少し攻撃魔法が使える程度、得意じゃないからさぁ、あんまり期待はしない方がいいよ……後は料理や家事全般が得意で女子力が高い子なんだけどさぁ。
ん~こんな感じかな、後何か質問あるなら答えるよ」
「………」なにそれ、本人目の前にしてそんな事、答えられても困るんですが、魔法ってなに、使ったこと一度もありませんよ。
「なんだよ、黙りこんでさぁ」
「魔法って、どうやって使うの」
「レイラさん、手の平を出して、こうすれば発動しますよ」火の玉が手の平から浮き出てきた。
「すごい!」ルルリナの顔がドヤ顔に変わった瞬間、あ、しまった! 既に遅かった、ニンマリ笑った顔が、こんなにも凶器に感じるなんて、それにさぁ悪寒が全身を駆け巡るなんて思わないでしょ普通は…もう、感動した私を返せ。
「えへへ、そうでしょ。
所詮、貴女は名前だけの駄女神ですからね。
でも、これは貴女、レイラさんの力を使ってるですよ」そんな、勝ち誇って、言われても困るんですが。
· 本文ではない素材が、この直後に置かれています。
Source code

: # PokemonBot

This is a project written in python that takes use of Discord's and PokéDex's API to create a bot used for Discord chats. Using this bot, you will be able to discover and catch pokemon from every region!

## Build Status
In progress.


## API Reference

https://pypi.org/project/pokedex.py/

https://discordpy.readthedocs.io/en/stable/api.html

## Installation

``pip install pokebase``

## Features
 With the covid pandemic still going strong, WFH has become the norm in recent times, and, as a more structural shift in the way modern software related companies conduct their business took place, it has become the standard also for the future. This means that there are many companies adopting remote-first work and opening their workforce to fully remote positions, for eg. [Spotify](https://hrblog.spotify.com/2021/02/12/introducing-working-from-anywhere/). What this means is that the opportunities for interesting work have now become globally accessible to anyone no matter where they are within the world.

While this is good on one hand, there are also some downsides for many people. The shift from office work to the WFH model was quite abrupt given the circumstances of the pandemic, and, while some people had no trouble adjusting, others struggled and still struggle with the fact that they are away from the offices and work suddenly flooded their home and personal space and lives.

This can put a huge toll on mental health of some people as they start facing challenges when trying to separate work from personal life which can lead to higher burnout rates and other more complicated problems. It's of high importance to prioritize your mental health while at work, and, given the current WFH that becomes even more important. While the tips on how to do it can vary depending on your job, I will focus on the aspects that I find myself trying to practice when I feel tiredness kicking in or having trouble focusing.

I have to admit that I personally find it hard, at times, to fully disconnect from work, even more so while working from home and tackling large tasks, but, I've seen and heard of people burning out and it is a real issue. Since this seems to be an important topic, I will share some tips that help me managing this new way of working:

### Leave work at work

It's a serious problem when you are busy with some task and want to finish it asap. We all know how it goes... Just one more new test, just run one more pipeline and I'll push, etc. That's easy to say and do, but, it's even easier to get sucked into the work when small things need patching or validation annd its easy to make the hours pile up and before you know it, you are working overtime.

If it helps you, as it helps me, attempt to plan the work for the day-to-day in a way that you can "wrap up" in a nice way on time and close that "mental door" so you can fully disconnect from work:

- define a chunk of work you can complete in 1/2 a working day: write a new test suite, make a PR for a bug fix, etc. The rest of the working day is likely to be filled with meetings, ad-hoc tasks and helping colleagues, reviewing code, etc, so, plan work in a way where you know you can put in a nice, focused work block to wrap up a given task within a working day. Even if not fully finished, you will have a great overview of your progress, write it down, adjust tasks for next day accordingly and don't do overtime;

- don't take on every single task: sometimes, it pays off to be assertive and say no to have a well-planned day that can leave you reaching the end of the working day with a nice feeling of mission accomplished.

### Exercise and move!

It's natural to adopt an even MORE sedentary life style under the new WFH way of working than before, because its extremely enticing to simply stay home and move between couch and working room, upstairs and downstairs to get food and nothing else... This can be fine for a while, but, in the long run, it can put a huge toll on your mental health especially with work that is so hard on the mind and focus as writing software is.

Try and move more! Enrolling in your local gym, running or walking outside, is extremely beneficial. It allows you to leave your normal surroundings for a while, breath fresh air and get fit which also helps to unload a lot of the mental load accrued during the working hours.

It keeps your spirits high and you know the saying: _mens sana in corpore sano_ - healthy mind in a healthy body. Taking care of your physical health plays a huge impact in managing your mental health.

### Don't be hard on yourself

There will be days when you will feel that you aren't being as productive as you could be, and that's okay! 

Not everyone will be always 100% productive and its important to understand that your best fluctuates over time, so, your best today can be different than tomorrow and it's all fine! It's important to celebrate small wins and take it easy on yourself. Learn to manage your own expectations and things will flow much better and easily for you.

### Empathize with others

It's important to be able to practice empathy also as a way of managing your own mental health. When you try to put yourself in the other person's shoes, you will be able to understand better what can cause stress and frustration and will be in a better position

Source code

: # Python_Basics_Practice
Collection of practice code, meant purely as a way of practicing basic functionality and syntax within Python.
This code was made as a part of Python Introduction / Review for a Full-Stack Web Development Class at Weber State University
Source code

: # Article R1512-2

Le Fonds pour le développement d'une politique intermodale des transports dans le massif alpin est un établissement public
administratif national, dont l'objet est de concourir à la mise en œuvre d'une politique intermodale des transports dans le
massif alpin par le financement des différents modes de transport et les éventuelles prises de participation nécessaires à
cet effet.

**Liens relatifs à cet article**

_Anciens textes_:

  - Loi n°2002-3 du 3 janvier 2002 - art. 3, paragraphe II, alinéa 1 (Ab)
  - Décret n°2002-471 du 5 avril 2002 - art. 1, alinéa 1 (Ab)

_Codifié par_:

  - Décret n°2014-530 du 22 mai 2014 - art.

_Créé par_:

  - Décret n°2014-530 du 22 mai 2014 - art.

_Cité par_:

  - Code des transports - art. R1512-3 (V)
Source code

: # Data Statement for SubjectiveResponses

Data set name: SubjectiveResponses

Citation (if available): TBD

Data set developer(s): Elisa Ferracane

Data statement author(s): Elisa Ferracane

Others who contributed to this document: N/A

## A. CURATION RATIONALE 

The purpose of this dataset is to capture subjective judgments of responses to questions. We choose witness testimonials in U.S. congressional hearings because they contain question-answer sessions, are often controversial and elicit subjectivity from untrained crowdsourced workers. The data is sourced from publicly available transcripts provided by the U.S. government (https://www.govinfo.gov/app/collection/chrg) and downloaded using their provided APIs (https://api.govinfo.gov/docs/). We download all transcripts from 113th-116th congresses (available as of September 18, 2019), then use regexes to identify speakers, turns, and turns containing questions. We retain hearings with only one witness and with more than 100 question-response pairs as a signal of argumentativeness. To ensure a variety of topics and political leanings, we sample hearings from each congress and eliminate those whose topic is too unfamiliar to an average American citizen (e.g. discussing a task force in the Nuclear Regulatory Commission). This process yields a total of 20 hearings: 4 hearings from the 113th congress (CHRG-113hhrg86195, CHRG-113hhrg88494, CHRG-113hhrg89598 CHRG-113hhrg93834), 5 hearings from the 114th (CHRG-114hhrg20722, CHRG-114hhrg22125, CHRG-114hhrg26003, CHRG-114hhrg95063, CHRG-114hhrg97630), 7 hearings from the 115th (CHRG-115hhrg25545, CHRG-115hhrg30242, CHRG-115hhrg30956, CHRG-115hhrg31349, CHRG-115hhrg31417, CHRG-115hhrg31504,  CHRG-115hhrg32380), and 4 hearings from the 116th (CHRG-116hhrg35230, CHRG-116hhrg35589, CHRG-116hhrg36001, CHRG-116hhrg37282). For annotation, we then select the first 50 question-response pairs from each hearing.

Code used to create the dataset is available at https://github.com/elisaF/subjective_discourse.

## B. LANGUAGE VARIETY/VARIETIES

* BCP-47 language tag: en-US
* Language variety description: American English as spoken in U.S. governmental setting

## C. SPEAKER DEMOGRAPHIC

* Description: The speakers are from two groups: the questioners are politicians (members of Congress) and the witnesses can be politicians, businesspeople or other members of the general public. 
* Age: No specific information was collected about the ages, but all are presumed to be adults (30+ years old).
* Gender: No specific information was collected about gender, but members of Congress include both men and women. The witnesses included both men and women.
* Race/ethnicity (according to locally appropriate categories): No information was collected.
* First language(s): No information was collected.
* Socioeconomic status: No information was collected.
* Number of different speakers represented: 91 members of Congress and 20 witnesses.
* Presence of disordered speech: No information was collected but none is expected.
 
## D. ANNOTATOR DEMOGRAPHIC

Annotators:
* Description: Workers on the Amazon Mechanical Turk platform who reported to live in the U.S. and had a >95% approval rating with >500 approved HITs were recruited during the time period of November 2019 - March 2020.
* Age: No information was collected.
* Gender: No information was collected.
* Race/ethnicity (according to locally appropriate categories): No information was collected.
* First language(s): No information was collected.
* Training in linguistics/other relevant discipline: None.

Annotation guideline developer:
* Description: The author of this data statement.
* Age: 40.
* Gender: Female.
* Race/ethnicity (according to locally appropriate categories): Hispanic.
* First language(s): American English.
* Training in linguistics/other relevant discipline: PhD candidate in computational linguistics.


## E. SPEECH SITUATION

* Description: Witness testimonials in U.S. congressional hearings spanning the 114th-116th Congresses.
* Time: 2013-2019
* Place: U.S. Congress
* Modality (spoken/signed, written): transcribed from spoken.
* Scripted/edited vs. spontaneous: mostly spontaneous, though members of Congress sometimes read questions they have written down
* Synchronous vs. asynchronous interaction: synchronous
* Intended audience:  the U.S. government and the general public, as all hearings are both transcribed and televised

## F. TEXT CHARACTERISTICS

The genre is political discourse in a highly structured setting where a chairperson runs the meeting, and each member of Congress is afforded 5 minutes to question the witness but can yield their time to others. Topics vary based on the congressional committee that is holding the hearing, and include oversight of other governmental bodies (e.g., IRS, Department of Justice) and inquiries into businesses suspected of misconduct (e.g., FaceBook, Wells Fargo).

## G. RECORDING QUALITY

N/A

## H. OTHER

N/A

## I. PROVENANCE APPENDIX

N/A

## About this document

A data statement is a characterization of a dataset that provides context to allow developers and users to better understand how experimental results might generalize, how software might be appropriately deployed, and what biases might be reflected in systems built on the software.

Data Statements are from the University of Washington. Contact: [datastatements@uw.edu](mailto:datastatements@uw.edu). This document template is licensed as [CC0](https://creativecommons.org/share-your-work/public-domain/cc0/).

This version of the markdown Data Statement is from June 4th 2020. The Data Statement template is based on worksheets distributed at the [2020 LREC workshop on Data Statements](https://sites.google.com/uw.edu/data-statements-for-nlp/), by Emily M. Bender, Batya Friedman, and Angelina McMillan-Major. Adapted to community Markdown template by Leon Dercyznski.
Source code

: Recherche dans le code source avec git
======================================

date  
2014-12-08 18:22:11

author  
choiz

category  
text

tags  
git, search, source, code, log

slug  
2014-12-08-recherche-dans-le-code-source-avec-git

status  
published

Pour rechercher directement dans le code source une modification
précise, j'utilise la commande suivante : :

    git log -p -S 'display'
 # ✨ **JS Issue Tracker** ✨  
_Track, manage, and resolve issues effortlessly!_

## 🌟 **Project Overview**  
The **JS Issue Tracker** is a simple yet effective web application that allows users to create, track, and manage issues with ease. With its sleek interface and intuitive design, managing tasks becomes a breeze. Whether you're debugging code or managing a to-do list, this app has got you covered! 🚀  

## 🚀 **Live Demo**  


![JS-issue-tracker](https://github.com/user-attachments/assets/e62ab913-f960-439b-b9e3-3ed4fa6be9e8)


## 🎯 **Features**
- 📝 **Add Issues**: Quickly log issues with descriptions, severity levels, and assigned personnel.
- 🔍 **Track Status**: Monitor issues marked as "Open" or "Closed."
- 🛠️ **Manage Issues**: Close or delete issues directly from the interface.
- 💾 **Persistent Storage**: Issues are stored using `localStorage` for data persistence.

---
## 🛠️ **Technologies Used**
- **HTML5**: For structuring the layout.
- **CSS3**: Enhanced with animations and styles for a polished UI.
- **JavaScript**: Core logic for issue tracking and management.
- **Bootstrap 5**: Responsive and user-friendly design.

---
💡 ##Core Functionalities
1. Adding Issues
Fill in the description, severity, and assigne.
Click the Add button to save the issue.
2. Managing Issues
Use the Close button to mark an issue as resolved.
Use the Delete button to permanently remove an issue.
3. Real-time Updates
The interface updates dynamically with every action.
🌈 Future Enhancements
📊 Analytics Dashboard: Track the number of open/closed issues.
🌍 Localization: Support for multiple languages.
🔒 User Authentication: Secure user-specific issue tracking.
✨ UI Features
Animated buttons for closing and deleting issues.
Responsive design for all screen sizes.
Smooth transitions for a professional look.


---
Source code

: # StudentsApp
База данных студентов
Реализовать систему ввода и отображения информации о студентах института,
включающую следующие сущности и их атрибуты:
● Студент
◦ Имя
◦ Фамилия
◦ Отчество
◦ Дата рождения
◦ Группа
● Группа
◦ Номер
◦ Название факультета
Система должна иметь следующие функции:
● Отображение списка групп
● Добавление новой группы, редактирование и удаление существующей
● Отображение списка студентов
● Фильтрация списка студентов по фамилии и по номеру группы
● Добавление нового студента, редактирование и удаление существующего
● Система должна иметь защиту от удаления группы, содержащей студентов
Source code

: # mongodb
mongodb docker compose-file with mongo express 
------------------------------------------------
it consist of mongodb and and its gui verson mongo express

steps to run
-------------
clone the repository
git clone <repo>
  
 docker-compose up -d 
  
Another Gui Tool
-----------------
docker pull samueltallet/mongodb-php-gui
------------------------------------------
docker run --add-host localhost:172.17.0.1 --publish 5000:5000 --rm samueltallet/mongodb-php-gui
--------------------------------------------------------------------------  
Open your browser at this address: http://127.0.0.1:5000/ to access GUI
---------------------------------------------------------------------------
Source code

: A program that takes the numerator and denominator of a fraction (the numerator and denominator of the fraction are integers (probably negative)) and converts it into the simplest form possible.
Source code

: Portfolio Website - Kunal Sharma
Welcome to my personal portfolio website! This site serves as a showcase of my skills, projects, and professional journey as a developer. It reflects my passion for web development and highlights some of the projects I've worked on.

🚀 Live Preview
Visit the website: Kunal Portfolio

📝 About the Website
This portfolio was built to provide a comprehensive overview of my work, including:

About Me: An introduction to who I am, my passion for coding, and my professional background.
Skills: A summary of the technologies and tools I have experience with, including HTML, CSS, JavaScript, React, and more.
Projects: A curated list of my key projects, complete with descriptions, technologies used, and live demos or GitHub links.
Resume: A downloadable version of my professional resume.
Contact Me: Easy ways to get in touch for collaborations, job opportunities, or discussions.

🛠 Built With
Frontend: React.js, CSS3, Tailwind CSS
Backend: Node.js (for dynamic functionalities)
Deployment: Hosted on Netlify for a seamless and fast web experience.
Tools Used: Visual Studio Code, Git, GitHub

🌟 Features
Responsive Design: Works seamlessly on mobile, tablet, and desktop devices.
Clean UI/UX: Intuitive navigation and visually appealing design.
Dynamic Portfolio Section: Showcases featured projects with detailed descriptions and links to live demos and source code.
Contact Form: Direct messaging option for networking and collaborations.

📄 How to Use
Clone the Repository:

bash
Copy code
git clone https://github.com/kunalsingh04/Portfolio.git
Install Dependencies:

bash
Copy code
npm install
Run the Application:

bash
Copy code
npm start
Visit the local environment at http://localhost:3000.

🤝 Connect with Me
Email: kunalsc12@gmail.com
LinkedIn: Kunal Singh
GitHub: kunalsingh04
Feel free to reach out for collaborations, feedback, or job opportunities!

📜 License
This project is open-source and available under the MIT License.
「勝手に女神にされるは! 魔力使えないから馬鹿にされるは! ねぇ使えなくて当然じゃないの?。
もう、なんなのさ!。
なに、こうして手を前に出して力でも込めればいいとでもいうの!」
「あ、魔力制御も出来てないのにそんなことしたら……」ルルリナそうゆうことは早く言って。
いやぁああああ、誰か止めて! 止めてください。
巨峰の大きさだった、火の玉は火柱を携えてミルミル巨大化していく、光熱が空気中の水分を蒸発させて乾燥していくのが肌で感じ取れ、ヒリヒリと伝わる熱源は太陽に匹敵するかの如く、触れれば全てを溶かしてしまいそうだ。
誰よ、攻撃魔法が弱いって言った人は、冗談抜きでヤバイんですけど。
「落ち着いて、手をゆっくり閉じるんです」
火柱が消えて少しずつ小さくなっていく、ゆっくり、またゆっくりと外苑部から火の湯気と共に消えて行くさまは、蝋燭の灯火からユラリ消え行く様だ、穂のかに暖かく、綺麗な流線形を描きながらとても美しく可憐に散ってゆく、あれほど熱かった嘘のよう。